The President of Somalia, Hassan Sheikh Mohamud, asserted at a security conference Sunday that Islamic State affiliate Boko Haram has sent its jihadists across the country from Nigeria to train in Somalia.
“Without a stable Somalia, the whole region of the Horn of Africa will remain unstable and by and large, the African continent,” Mohamud said, using Boko Haram as an example. “There are proofs and evidence that [for] some time Boko Haram has been trained in Somalia and they went back to Nigeria … The terrorists are so linked together, they are associated and so organised, we the world we need to be so organised,” he urged.
He did not indicate where within Somalia he believed Boko Haram had traveled to train. Somalia’s most prominent terrorist group is Al-Shabaab, a Sunni jihadi group believed to be formally associated with al-Qaeda. Al-Qaeda is an Islamic State rival, while Boko Haram accepted ISIS head Abu Bakr al-Baghdadi as their “Caliph” in March 2015. Boko Haram has issued appeals to al-Shabaab to abandon al-Qaeda and join ISIS, and the leadership of the group in Raqqa have also released propaganda urging al-Shabaab jihadists to join the Islamic State.
It is not clear how much of al-Shabaab heeded these calls, but there is evidence that, at least in part, al-Shabaab has defected away from al-Qaeda. In November 2015, members of al-Shabaab considered rebels against the group’s leadership released a video pledging allegiance to al-Baghdadi.
As early as March 2015, when Boko Haram had just folded into the Islamic State, reports began surfacing that the deserts of Mauritania had become home to a number of terrorist training camps used by both the Islamic State and al-Qaeda. Mauritania is in West Africa, however, a continent’s span away from Somalia.
Al-Shabaab remains extremely active in Somalia, taking credit Monday for the assassination of former government minister Mohydin Hassan Haji, killed by a car bomb in the capital, Mogadishu.
The news of Somalia — if not al-Shabaab specifically — providing a renewable supply of training venues for Boko Haram follows months of the Nigerian government insisting that it has decimated Boko Haram, with President Muhammadu Buhari insisting “we won the war” against the group.
“We are winning the war. We are bringing the war to conclusion, very soon,” Brigadier General Victor Ezugwu of the Nigerian Army reiterated this weekend, insisting that the capital of beleaguered Borno state, Maiduguri, was finally relatively safe. Borno has begun an attempt to bring its internally displaced persons (IDPs) back from other parts of Nigeria, after having fled when the state’s villages were hit with suicide bombers, horseback raids, and other major Boko Haram attacks.
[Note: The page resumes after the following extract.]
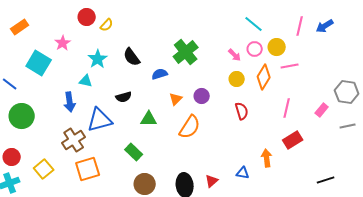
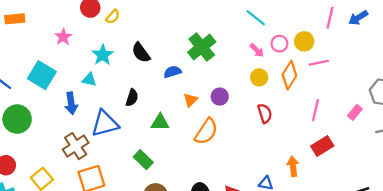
cyan line: (254, 24) -> (256, 18), moved
orange rectangle: (20, 27) -> (15, 19), turned 30
cyan square: (39, 63) -> (42, 75), moved
black semicircle: (124, 97) -> (132, 98), turned -56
Borno remains the center of Boko Haram activity in Nigeria, as the group uses the dense Sambisa forest as a makeshift headquarters. Neighboring states remain a target, however, and the government is announcing improvements in quality of life there, too. After halting all market activity in Adamawa state, the government announced this week that businesses are once again allowed to be open, and all suspected of trading with Boko Haram jihadists have been dealt with. Adamawa governor Ibrahim Gaidam officially announced Monday that “no part of the state” is under Boko Haram control, and the process of bringing 300,000 IDPs back to the region will soon begin.